One of them mutters, “Watch it, nut-job,” as I pass.
 

I’m carrying a plastic bag full of surveillance CD’s that knocks against my leg as I walk. It’s nothing, a tiny annoyance, but suddenly I’m pissed beyond all reason.
 

I feel like I did when my mom was murdered: like my life was stolen right out from under me. Like the only things we control are the little things that don’t matter. What we eat for breakfast. What shoes we wear. How often we floss.
 

But the big things, the ones that count, we have no say in at all.
 

I cradle the plastic bag like a shield and storm through the crowd, head down, one panicked thought or two away from breaking into a flat-out run.

I know I look like shit. Maybe even—like the suit said—like a nut-job. After Aaron dumped me I spent the last few hours of the night huddled in a stairwell in a multileveled parking lot, afraid someone would hear the sound of my sobbing and call the cops.
 

No. I was afraid of worse.
 

Afraid these things I keep imagining would come for me.
 

At dawn I crept from the stairwell and headed to the cop station, praying no one would see me arrive in my torn and stained clothes.
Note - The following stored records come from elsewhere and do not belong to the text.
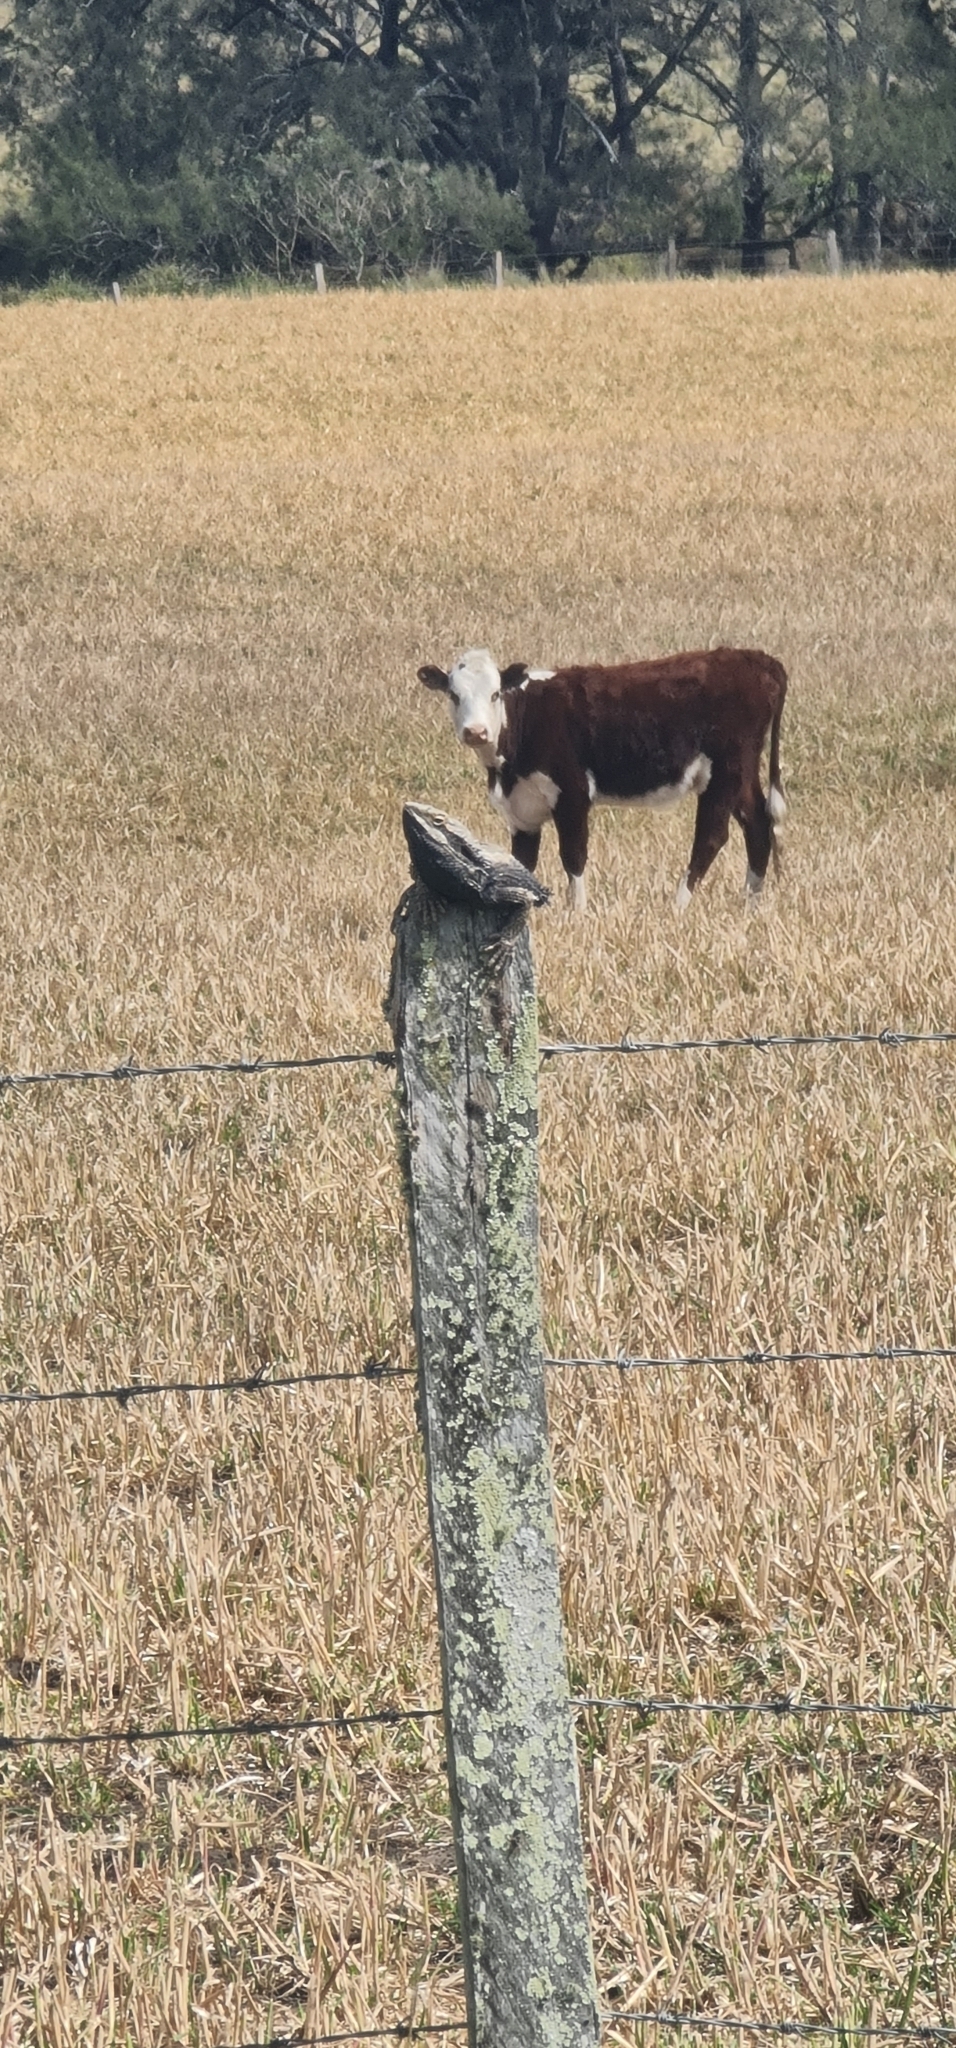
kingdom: Animalia
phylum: Chordata
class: Squamata
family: Agamidae
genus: Pogona
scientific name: Pogona barbata
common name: Bearded dragon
Changed into a spare outfit I keep in the bottom drawer of my desk, washed my face and under my arms and called it good.

I lost everything in the fire. My phone, my purse and ID and badge, even my beloved Glock.
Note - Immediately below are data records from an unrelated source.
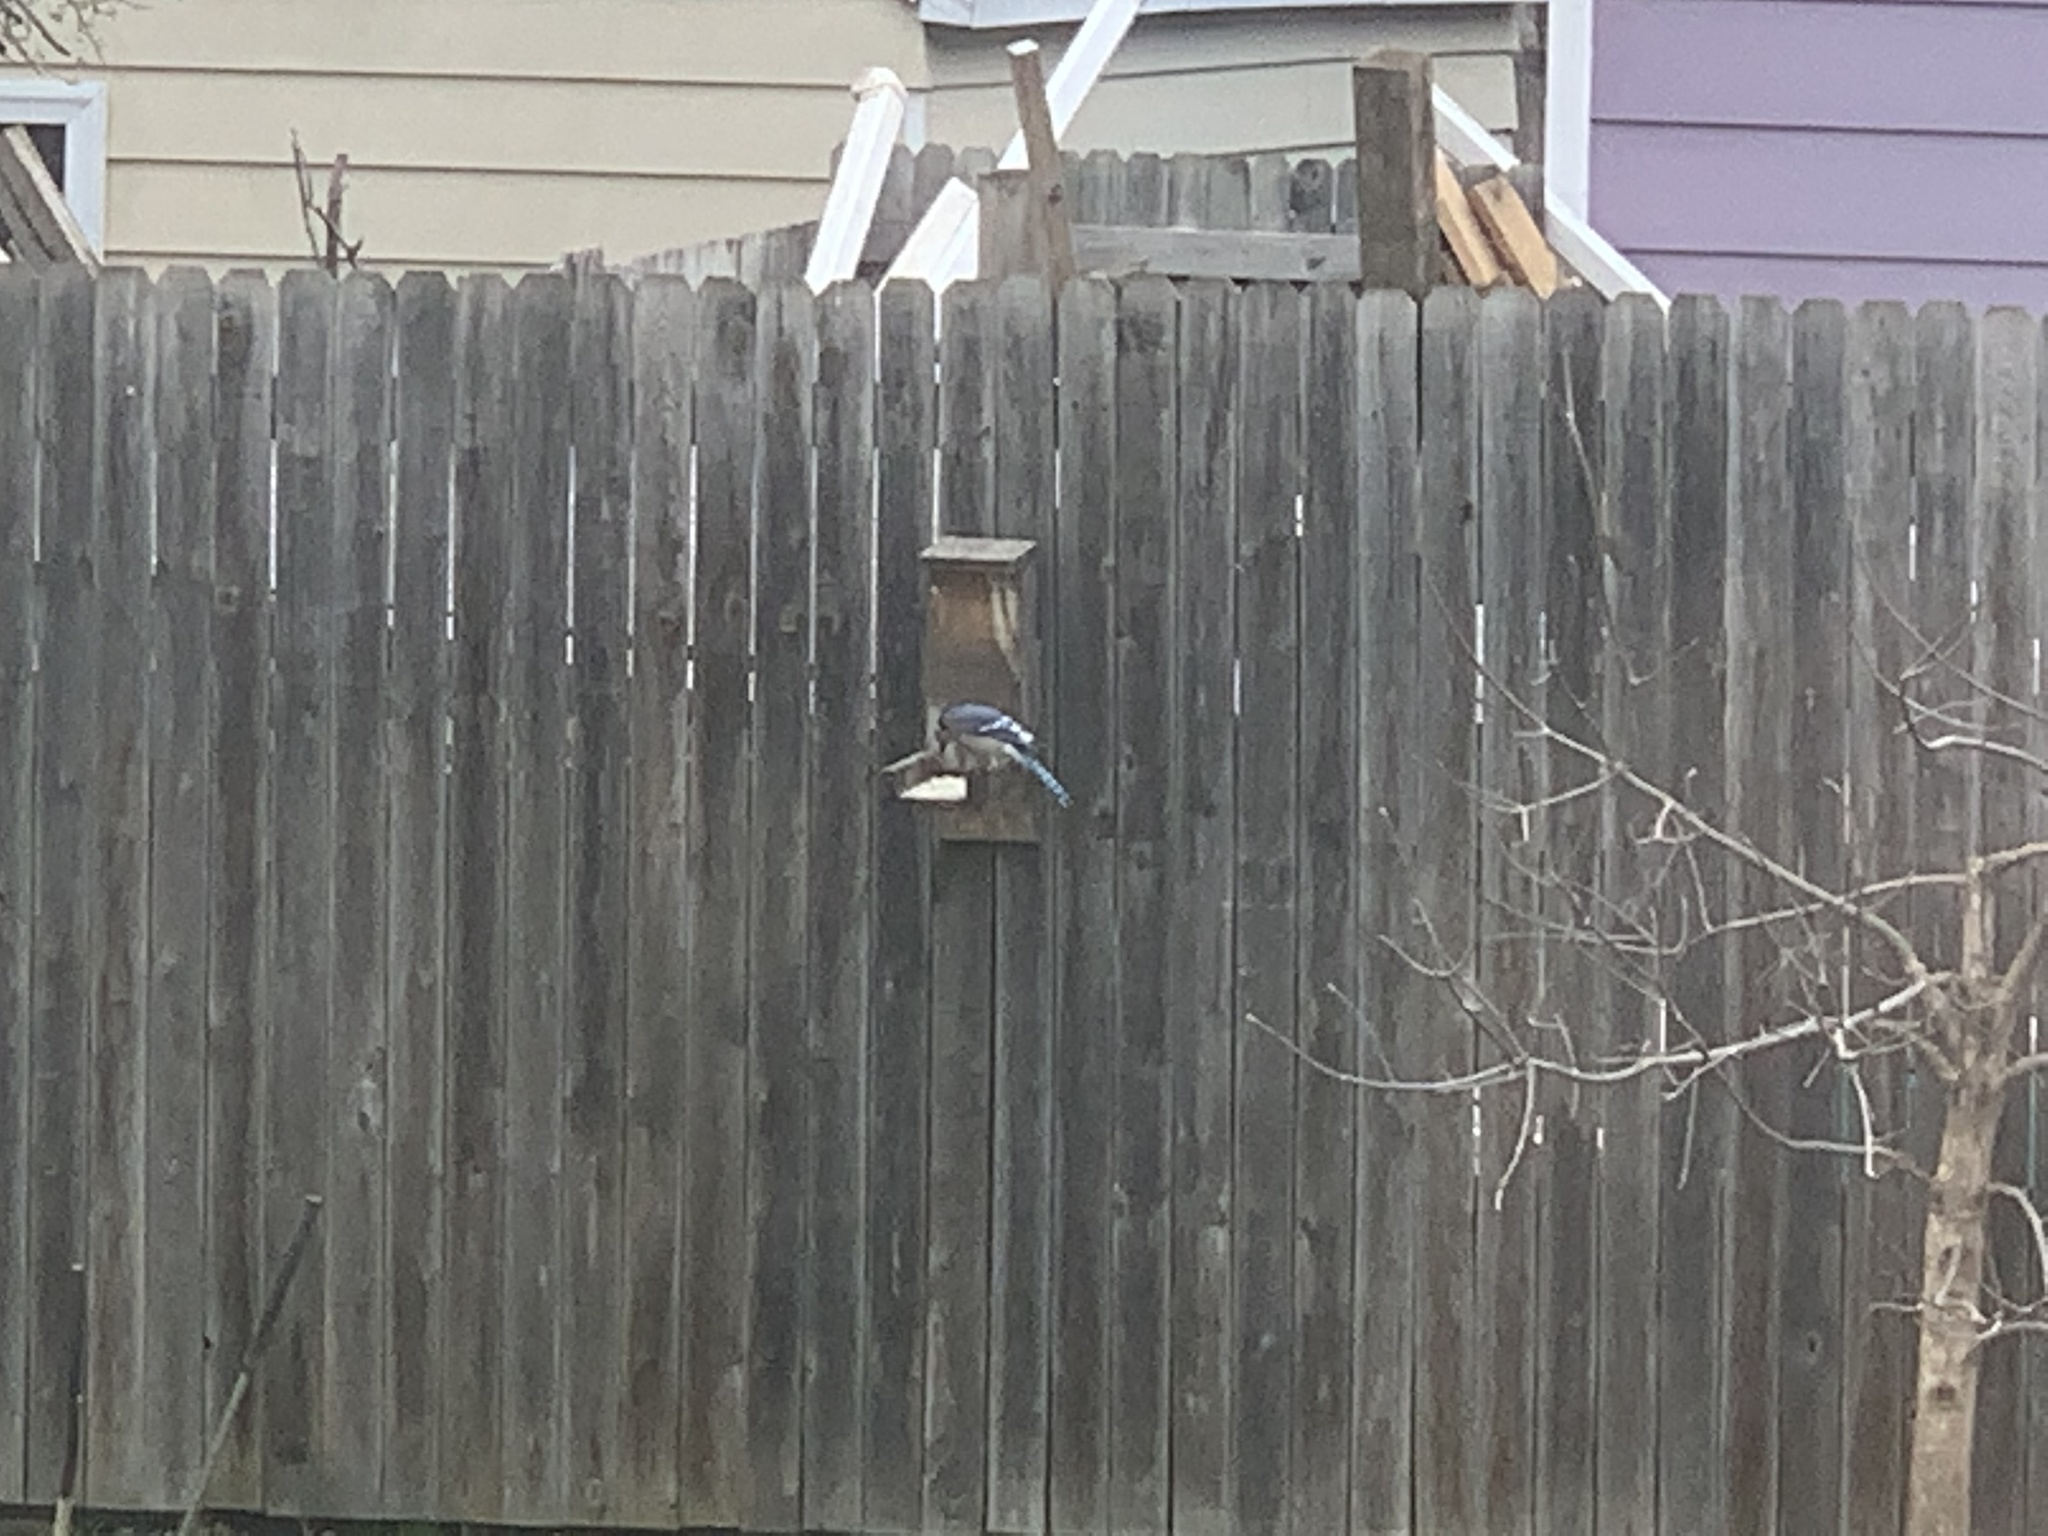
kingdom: Animalia
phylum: Chordata
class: Aves
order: Passeriformes
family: Corvidae
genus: Cyanocitta
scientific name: Cyanocitta cristata
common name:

That’s gunna mean paperwork. A lot of it.
 

My stomach rumbles as I pass a coffee shop full of chatting suits. I remember this feeling well from when I lived on the street: of being surrounded by food and being constantly hungry. Of seeing money everywhere and having nothing. Being homeless is like being a ghost. You’re only partly real. Able to see and smell the world but having no access to it.

Being a ghost means yearning.
 

Fuck it. I need something to eat. Need a place to stay tonight. Need to buy a phone.
 

Which means I need money.
 

I make a sharp turn into the coffee shop. It’s packed. Good. Busy enough no one notices me slip in and settle in line among the impatient suits. Half of them are on their phones. The other half are blathering on about this stock or that start-up.
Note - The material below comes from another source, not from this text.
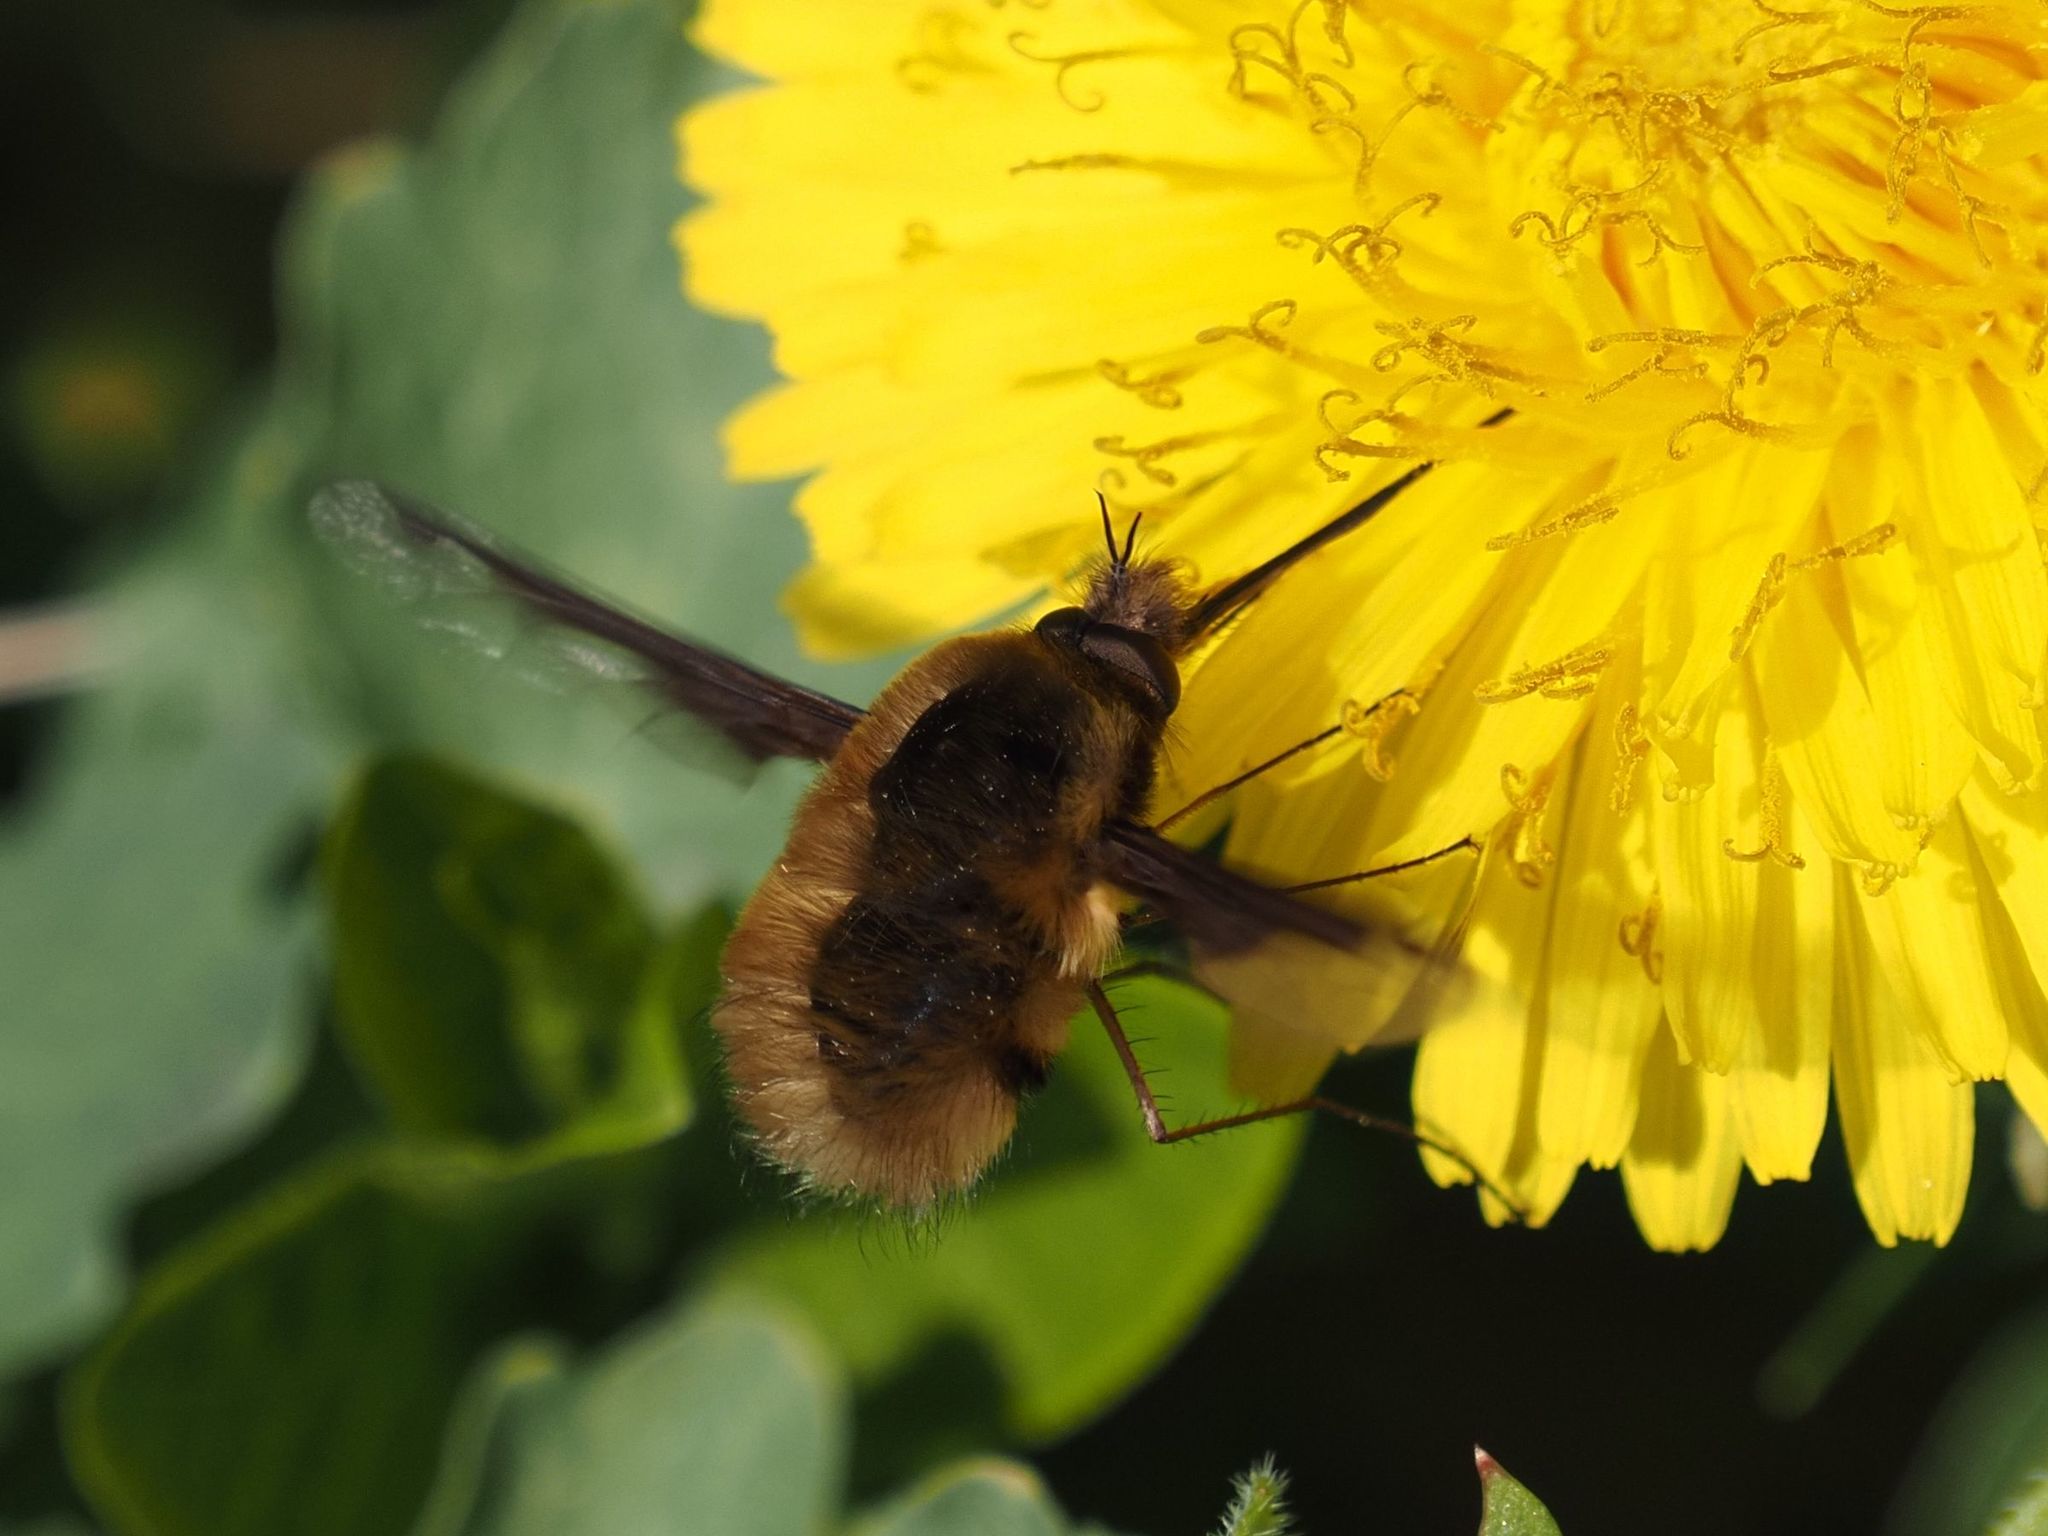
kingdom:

Stealing is all about meeting expectations.

I set the bag with the CD’s on the ground, then forget to pick it up as the line moves forward. It doesn’t take long for a Mr. Helpful to arrive, and with a practiced, generic smile he asks if the bag’s mine. I smile and say thank-you, and as he passes me the bag I stumble backward into another man, apologizing as I hold up the plastic bag and slip my other hand into his jacket.
 

His wallet is calfskin. Another good sign.
 

There’s a long moment where I’m trapped between the two grinning men and think maybe the first guy’s onto me. But they both turn toward their phones, not wanting to prolong an already slightly gauche situation and then I’m out the door, the wallet safely tucked in the plastic bag.